- Location: Mohave County, Yavapai County, and La Paz County, Arizona, United States
- Nearest town: Wikieup, Arizona
- Coordinates: 34°28′49″N 113°15′51″W﻿ / ﻿34.48028°N 113.26417°W
- Area: 129,800 acres (525 km^{2})
- Established: 1990
- Governing body: U.S. Department of the Interior Bureau of Land Management

= Arrastra Mountain Wilderness =

Protected wilderness area in Arizona, United States

Arrastra Mountain Wilderness is a protected wilderness area centered around the Poachie Range, a northwest–southeast trending mountain range that rises to almost 5,000 ft. Established in 1990 under the Arizona Desert Wilderness Act, the area is managed by the Bureau of Land Management Colorado River District.
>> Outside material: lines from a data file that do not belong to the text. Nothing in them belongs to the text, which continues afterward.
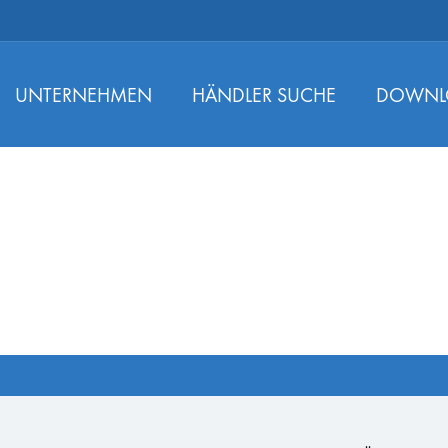
UNTERNEHMEN
HÄNDLER SUCHE
DOWNL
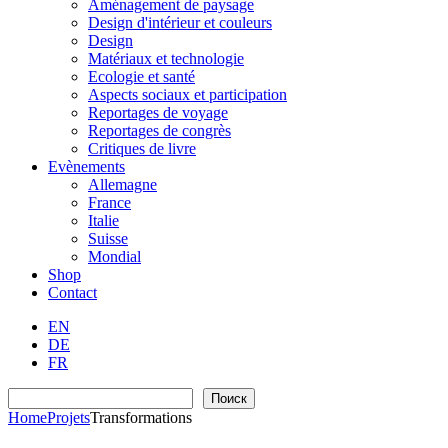
Aménagement de paysage
Design d'intérieur et couleurs
Design
Matériaux et technologie
Ecologie et santé
Aspects sociaux et participation
Reportages de voyage
Reportages de congrès
Critiques de livre
Evènements
Allemagne
France
Italie
Suisse
Mondial
Shop
Contact
EN
DE
FR
Recherche
Поиск
Home
Projets
Transformations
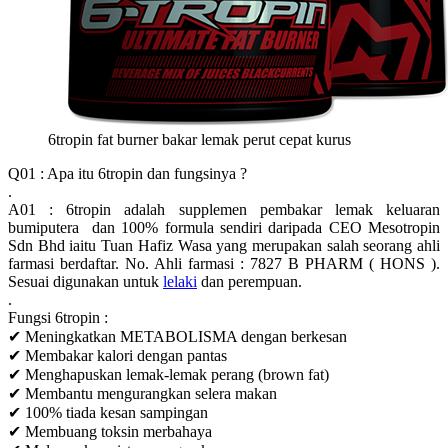
6tropin fat burner bakar lemak perut cepat kurus
Q01 : Apa itu 6tropin dan fungsinya ?
.
A01 : 6tropin adalah supplemen pembakar lemak keluaran
bumiputera dan 100% formula sendiri daripada CEO Mesotropin
Sdn Bhd iaitu Tuan Hafiz Wasa yang merupakan salah seorang ahli
farmasi berdaftar. No. Ahli farmasi : 7827 B PHARM ( HONS ).
Sesuai digunakan untuk
lelaki
dan perempuan.
.
Fungsi 6tropin :
✔ Meningkatkan METABOLISMA dengan berkesan
✔ Membakar kalori dengan pantas
✔ Menghapuskan lemak-lemak perang (brown fat)
✔ Membantu mengurangkan selera makan
✔ 100% tiada kesan sampingan
✔ Membuang toksin merbahaya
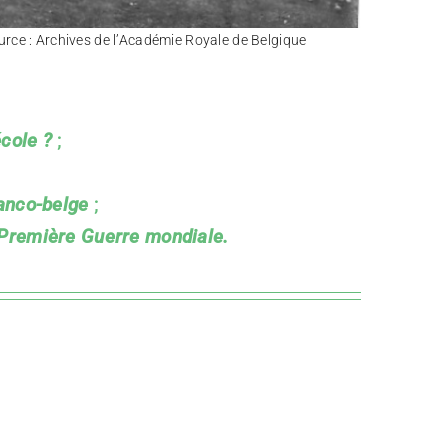
urce : Archives de l’Académie Royale de Belgique
cole ?
;
franco-belge
;
a Première Guerre mondiale.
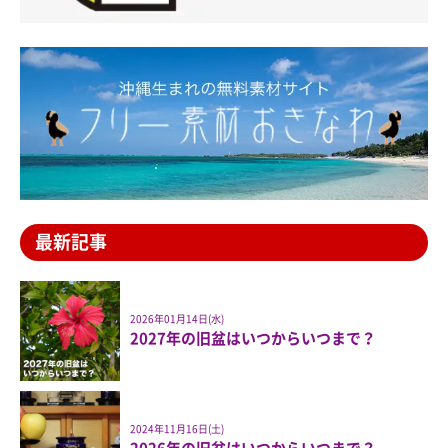
最新記事
2026年01月14日(水)
2027年の旧盆はいつからいつまで？
2024年11月16日(土)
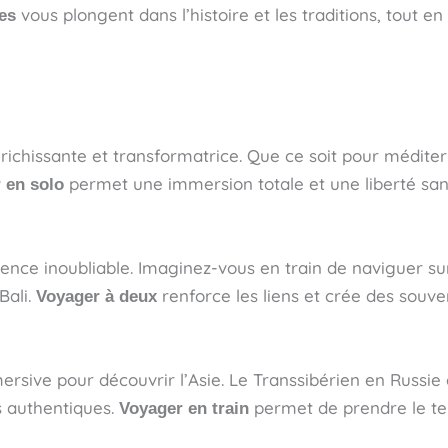
vous plongent dans l’histoire et les traditions, tout 
es
 enrichissante et transformatrice. Que ce soit pour médi
permet une immersion totale et une liberté sans
 en solo
ence inoubliable. Imaginez-vous en train de naviguer s
Bali.
renforce les liens et crée des souve
Voyager à deux
rsive pour découvrir l’Asie. Le Transsibérien en Russie 
s authentiques.
permet de prendre le te
Voyager en train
Within the eastern section of the range there is the pristine Peoples Canyon. Several springs here maintain a 2 mi chain of deep, interconnecting pools densely shaded by hundreds of sycamores, willows, and cottonwoods. The southern edge of the mountains are broken up by several isolated volcanic plugs and numerous drainages, several of which have been deeply incised into a bright orange mudstone.

Besides the Poachie range, the wilderness also encompasses more than 20 mi of the ephemeral Big Sandy and Santa Maria Rivers. To the west of the Big Sandy, the Artillery Mountains are dominated by the striking red Artillery Peak, a 1200 ft volcanic plug.

Some lands in and around the wilderness are private and not federally administered.